Bombardier Inc. delivered its first CS300 aircraft to Air Baltic Monday as investor attention turns to the question of the Canadian company's next plane project, possibly a bigger version of its marquee C Series airliner.
The delivery of the first CS300 built for commercial service capped a revival of the C Series program that many people had considered dead only 12 months ago as Montreal-based Bombardier struggled under the weight of a cash crunch and order drought for the airplane.
"A year ago, a lot of people were thinking that this program would be shut down, that Bombardier would go down," Bombardier chief executive Alain Bellemare told a crowd of employees and VIPs gathered in Mirabel, Que., to mark the transfer to Air Baltic. "Our financial situation was difficult. But I never had any doubts about the quality of the program or the quality of the plane."
Bombardier spent about $6-billion (U.S.) to develop two versions of the C Series, its big bet to drive revenue in the commercial aerospace business for a generation to come. The smaller CS100, which seats between 100 and 130 people, is currently flying with Lufthansa subsidiary Swiss International Air Lines. The larger CS300, which can accommodate between 130 and 160 people in its densest seat configuration, is scheduled to fly its first paying passengers on Dec.14 with Latvian carrier Air Baltic. Bombardier has sold enough C Series units to ensure five years of production into 2021.
Investors are now speculating what the company's next aircraft will be. Bets range from an all-new plane to a CS500, which would be bigger than the CS300. After its Global 7000 luxury jet comes to market in 2018, the company won't have any new plane programs in its development pipeline.
Bombardier executives are tight-lipped about the possibility of a CS500, saying it's too soon to talk about that possibility. But Mr. Bellemare has been saying for months that he's already thinking about what comes next and the company's request for a $1-billion investment request from the Canadian government could help fund that effort.

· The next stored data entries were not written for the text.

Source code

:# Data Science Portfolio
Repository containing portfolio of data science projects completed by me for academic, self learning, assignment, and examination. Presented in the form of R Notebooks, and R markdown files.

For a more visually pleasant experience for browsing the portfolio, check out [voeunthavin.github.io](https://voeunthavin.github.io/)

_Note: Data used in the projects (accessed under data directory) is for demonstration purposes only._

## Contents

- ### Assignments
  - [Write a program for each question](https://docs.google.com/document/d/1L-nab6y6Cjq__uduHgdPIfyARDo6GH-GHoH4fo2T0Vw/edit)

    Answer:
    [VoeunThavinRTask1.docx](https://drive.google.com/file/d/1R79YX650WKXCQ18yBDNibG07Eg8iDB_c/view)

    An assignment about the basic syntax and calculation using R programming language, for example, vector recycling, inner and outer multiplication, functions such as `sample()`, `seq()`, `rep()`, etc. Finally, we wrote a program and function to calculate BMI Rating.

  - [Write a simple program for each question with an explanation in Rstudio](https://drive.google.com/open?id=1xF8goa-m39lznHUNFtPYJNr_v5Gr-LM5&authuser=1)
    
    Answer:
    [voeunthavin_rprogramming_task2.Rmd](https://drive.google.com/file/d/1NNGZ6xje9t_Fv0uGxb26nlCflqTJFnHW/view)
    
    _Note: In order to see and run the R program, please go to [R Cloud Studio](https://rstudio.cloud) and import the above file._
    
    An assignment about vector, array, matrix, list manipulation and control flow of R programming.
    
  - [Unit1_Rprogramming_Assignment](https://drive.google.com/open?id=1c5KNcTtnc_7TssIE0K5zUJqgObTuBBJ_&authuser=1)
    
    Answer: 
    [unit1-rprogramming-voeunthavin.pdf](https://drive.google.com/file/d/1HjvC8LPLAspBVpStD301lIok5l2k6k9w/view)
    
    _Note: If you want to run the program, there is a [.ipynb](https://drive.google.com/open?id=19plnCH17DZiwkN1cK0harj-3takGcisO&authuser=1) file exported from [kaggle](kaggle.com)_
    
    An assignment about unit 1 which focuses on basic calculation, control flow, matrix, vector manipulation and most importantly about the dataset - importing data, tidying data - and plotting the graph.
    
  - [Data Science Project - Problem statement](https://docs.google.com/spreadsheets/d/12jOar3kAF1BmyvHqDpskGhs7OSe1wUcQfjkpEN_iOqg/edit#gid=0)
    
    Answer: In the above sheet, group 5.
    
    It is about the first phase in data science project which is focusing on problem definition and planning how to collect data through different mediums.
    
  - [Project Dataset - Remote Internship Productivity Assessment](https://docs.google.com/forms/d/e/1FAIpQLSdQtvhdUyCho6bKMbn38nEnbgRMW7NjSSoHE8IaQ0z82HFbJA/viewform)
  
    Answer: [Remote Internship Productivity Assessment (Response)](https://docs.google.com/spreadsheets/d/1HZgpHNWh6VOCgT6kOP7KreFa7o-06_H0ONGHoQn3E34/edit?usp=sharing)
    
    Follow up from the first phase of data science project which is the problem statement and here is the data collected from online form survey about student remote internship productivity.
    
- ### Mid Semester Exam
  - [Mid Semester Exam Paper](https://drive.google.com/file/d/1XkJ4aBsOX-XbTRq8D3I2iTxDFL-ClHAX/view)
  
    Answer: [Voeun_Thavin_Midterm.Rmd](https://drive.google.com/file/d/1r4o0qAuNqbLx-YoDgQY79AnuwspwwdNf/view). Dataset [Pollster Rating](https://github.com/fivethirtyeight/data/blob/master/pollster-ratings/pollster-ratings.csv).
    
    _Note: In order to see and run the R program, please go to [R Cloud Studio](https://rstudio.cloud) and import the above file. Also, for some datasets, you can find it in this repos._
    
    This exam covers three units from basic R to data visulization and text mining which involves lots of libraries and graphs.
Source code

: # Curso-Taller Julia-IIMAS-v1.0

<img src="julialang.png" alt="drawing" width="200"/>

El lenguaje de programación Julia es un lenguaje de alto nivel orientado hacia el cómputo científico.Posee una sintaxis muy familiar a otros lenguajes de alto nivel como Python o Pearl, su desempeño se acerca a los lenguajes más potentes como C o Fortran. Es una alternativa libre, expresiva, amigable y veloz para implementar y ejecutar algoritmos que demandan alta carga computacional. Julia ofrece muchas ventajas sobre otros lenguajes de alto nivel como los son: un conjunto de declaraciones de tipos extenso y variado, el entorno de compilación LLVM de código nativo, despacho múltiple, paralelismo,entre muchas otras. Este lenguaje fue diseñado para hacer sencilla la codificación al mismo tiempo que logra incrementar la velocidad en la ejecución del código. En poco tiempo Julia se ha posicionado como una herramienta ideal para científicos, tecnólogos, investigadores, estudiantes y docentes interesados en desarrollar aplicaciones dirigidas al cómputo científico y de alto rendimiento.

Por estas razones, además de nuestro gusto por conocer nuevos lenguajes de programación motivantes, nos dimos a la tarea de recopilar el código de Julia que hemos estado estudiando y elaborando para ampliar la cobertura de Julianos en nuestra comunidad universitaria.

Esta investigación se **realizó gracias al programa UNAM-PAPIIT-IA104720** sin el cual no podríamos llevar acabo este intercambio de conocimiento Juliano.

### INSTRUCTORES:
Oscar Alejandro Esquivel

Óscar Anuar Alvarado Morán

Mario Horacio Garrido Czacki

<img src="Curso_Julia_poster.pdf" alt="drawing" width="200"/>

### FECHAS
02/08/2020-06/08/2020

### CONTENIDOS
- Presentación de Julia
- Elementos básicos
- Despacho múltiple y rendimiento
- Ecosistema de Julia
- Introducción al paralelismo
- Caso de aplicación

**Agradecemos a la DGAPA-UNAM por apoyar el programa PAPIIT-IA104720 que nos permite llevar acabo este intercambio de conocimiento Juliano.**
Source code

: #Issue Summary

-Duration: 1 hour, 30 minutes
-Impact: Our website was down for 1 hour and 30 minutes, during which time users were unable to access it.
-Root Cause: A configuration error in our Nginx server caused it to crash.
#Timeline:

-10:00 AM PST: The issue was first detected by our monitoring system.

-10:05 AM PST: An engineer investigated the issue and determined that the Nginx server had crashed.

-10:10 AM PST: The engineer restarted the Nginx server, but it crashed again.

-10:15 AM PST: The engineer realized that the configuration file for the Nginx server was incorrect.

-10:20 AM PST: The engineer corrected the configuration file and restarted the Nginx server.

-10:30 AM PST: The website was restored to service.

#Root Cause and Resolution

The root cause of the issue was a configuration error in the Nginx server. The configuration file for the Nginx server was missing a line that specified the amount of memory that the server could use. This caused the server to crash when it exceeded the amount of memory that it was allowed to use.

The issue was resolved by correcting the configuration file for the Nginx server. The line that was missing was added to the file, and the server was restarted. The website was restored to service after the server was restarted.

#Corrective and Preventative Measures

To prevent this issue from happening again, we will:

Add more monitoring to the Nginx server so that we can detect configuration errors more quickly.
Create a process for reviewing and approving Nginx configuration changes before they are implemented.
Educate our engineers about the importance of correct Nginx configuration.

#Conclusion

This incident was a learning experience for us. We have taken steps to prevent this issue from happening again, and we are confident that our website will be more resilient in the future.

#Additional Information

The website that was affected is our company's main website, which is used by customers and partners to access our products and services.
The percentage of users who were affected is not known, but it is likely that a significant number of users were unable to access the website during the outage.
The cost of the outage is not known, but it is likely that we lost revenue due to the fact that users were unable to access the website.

Bombardier's situation continues to improve as Mr. Bellemare executes a five-year plan to rebuild profitability. While the company's initial request to Ottawa was for the government to match a $1-billion investment made by Quebec in the C Series program, as a way for the company to share the risk and reward on the plane, it appears to have morphed into a broader request for research and development dollars to help fund Bombardier's next plane.
That is probably more palatable to taxpayers, many of whom have expressed anger at what they view as a bailout request from a company whose struggles are largely of its own making at a time when there are pressing needs elsewhere in the economy. In Toronto, the company's reputation has been sullied recently by its failure to deliver new streetcars on schedule. "Our needs are changing," Mr. Bellemare told reporters, adding Bombardier's $1.4-billion bond sale, which was concluded last week, was the last piece of the puzzle in terms of lowering risk facing the company. "Refinancing our bonds earlier with certainty that we have all the cash needed for the years to come was a big deal."
Whether Bombardier's board of directors will approve a bigger C Series remains to be seen.
The CS300 aircraft already competes against the smallest single-aisle airliners built by giants Boeing and Airbus and a larger version would push it even more squarely into the crosshairs of the competition. As one source close to Bombardier put it: "A CS500 is really playing with fire. Boeing and Airbus will see it as a direct challenge and Bombardier will suffer the consequences."
On the other hand, building a CS500 would give Bombardier a complete aircraft family to offer and potentially expand its customer base. Rivals are already bearing down on Bombardier and a new plane won't change that, said AltaCorp Capital analyst Chris Murray.
"Hoping a bully goes away isn't a strategy," Mr. Murray said.